Paternidade

“O amor de mãe é sublime, divino” e tantas outras coisas mais, dizem alguns poetas. E o amor de pai, seria menor? Não. São amores diferentes, com expressões diferentes em tempos e lugares diferentes. Claro que há homens que nem os alimentos asseguram aos filhos. Mas há, também, mães que apagam cigarros nos bracinhos dos filhos.

“Meu pai não me amava, não me dava carinho”, disse-me, uma vez, uma aluna. Ora, ela confundiu as coisas. E se, para ele, amar significasse não dar carinho? “Não dá muito carinho para teus filhos, para não estragar. Carinho é coisa de mulher, de mãe. Pai tem que dar dinheiro e educação”, pensavam, num passado não tão distante, alguns pais.

“Eu até que gostaria de ter abraçado meus filhos, mas fui educado a pensar que isso poderia lhes fazer mal”, disse-me um pai da velha guarda. Educação, para tais pais, significava preparar os filhos para o rigor da vida, para os conflitos tipicamente extradomésticos. “Carinho amolece a alma, não faz bem”, pensavam alguns. Em suma, era como entendiam o amor. Não davam carinho porque amavam, porque compreendiam o amor como educação ao rigor.

As coisas mudaram a partir da chegada das mulheres no trabalho extradoméstico, quando elas começaram a fazer coisa de homem. Mulheres fazendo coisas de homem; e homens que começam a fazer coisas de mulher: lavar louça, cozinhar e dar carinho aos filhos. Democratização das tarefas domésticas e extradomésticas. Nova compreensão dos papeis desempenhados por pais e mães no teatro da vida contemporânea.
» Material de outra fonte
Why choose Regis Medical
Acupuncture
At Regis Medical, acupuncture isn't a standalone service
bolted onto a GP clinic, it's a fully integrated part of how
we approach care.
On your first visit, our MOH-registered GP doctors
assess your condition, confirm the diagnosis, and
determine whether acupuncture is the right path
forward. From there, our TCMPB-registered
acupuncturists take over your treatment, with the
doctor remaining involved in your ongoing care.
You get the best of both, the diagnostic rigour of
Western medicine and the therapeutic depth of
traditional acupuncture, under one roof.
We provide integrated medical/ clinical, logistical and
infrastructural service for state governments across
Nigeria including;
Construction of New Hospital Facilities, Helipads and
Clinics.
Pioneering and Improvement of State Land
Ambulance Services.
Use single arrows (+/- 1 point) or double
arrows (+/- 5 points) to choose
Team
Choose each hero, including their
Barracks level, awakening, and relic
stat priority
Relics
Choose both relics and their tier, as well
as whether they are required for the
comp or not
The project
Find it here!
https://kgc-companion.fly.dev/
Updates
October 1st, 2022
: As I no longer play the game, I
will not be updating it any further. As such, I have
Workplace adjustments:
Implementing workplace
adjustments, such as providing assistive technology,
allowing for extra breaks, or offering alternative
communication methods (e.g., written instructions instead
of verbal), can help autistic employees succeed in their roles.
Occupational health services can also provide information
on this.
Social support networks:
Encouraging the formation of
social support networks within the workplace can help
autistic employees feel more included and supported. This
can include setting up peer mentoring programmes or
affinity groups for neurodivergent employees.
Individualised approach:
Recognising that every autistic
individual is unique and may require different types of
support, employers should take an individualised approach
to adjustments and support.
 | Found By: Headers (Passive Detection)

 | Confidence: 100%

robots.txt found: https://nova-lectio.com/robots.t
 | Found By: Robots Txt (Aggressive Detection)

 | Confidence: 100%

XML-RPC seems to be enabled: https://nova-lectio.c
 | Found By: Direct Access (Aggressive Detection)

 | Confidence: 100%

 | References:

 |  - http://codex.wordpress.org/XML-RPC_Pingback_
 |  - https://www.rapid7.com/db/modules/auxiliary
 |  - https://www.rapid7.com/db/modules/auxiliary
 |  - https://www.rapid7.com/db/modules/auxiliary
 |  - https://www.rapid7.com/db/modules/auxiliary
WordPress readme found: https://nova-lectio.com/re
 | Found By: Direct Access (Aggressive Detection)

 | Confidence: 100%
Assim, hoje, quando há uma separação conjugal, os filhos não necessariamente ficam com as mães. “Eu cuidei com dedicação, não aceito que me digam que só posso ver meu filho uma vez por semana”, reclamam, com razão, os pais presentes na vida dos filhos, vitimados, agora, por aquelas rancorosas ex-esposas que usam os filhos para se vingarem dos ex-maridos. Claro que há muitos homens ausentes, repito, que nem os alimentos asseguram aos filhos. Mas, no caso dos pais presentes, a avaliação deveria ser diferente.

Quando eu casei, não morria de vontade de ter filhos. Gostava da minha vida a dois, com minha esposa. Na praia, lendo tranquilamente, eu via, horrorizado, aqueles pais que corriam de lá para cá, tirando baganas de cigarro da boca de seus sorridentes nenês que engatinhavam pela areia comendo de tudo (eca!). Minha esposa, ao contrário, queria porque queria ser mãe. Bem, por causa dela, aceitei o que para mim significava o sacrifício do meu eu por uma causa maior. Ainda bem que mudei de ideia. Nossas filhas são a melhor experiência que já tive em toda a minha vida. “A paternidade é sublime, divina”, digo eu, hoje. “Olha”, falei para a minha esposa, “tu também deve dizer não, para que elas não cresçam com a ideia de que eu sou o que diz não e tu a que diz sim”. Em suma, compartilhamos o lado doce e o lado rigoroso da educação, do amor que cuida. Quanto ao carinho, não tenho escrúpulos. Abraço e beijo nossas filhas várias vezes por dia. Vai ver que é por isso que, quando faço uma cara feia, elas logo, logo me entendem. Em suma, o rigor bom exige carinho, afeto como pressuposto obrigatório do amor. A maternidade é linda, maravilhosa, mas a nossa experiência intrafísica de paternidade também não é pouca coisa não. Quanto aos homens que nem os alimentos pagam aos seus filhos, bem, eles não sabem o que estão perdendo. Uma pena, perda muito mais para eles do que para seus filhos.